Store(s) could not be forwarded to load(s) due to alignment problems, which can cause a stall the length of the pipeline. Note: Using the latest compilers from Microsoft or Intel will usually decrease or eliminate these types of events.
For systems with the Hyper-Threading Technology enabled or multi-processor systems, the estimated impact represents the total processor time impact (added across all logical/physical processors on the system), and not the "wall-clock" time impact. Therefore, on a system with the Hyper-Threading Technology enabled or multi-processor system, it is quite possible to see an insight having an impact greater than the workload wall-clock run time. Note that on a UP system, processor time is the same as wall-clock time.

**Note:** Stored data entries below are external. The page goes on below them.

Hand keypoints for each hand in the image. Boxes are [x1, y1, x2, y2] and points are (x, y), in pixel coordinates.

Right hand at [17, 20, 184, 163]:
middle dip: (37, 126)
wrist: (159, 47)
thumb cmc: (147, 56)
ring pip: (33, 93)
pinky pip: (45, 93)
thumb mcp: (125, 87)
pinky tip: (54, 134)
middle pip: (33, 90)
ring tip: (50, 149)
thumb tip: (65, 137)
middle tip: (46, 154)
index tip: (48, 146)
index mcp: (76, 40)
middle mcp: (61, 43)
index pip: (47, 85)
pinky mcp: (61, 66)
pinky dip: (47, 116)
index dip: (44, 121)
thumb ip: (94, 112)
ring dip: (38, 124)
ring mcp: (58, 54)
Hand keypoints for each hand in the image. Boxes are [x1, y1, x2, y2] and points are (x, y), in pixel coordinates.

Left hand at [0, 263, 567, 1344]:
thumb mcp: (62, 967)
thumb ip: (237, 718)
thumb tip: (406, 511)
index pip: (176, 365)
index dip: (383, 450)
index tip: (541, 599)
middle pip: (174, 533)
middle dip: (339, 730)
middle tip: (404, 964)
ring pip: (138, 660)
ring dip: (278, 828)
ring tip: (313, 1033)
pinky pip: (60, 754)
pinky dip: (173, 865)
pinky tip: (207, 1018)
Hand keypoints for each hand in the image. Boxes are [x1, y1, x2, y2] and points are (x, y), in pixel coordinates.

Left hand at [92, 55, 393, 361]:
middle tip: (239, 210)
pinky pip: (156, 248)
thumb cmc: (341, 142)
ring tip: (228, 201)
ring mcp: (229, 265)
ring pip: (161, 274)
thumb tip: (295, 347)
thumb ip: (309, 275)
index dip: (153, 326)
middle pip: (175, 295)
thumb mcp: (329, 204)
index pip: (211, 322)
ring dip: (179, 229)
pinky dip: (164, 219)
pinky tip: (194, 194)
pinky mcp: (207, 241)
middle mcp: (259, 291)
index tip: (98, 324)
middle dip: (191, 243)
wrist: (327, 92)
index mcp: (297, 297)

One of the ways that the Intel(R) Pentium(R) 4 processor is able to achieve high performance is to optimistically assume that a condition holds which could lead to greater performance. One way it does this is to predict a branch's outcome and speculatively execute down one path before the branch is resolved. Another is to execute some memory operations out of order. There are some memory-related performance monitoring events that count speculative actions as well as non-speculative actions, and therefore produce larger counts than they would without including speculative actions. Executing memory operations out of order leads to more speculative actions (that are counted as events), which may lead to a larger count than what would be obtained if this speculation had not occurred. For example, consider the case where the processor tries to speculatively execute a load out of order. Suppose the processor has the wrong load address because the code is doing pointer chasing and the processor does not yet have the right address. If the load causes a store-forwarding violation, the Mob Load Replays Retired event increments. Because of the speculation, there was a Mob Load Replays Retired event that would not occur without the speculation. This speculation appears as an over-counting condition when viewed from an architectural perspective. The instruction reportedly experienced a violation of store-forwarding because of speculative activity, even though it would not have experienced a store-forwarding violation without the speculation. In fact, it is an accurate representation of what is happening at the microarchitectural level: this instruction did cause a store-forwarding violation.
Counter dependencies:
This insight is dependent on the following performance counter function:
Store Forward Performance Impact = ((MOB Loads Replays
Retired*50)/Clockticks)*100
low value: 0.2
high value: 2
This insight is relevant when Store Forward Performance Impact is high.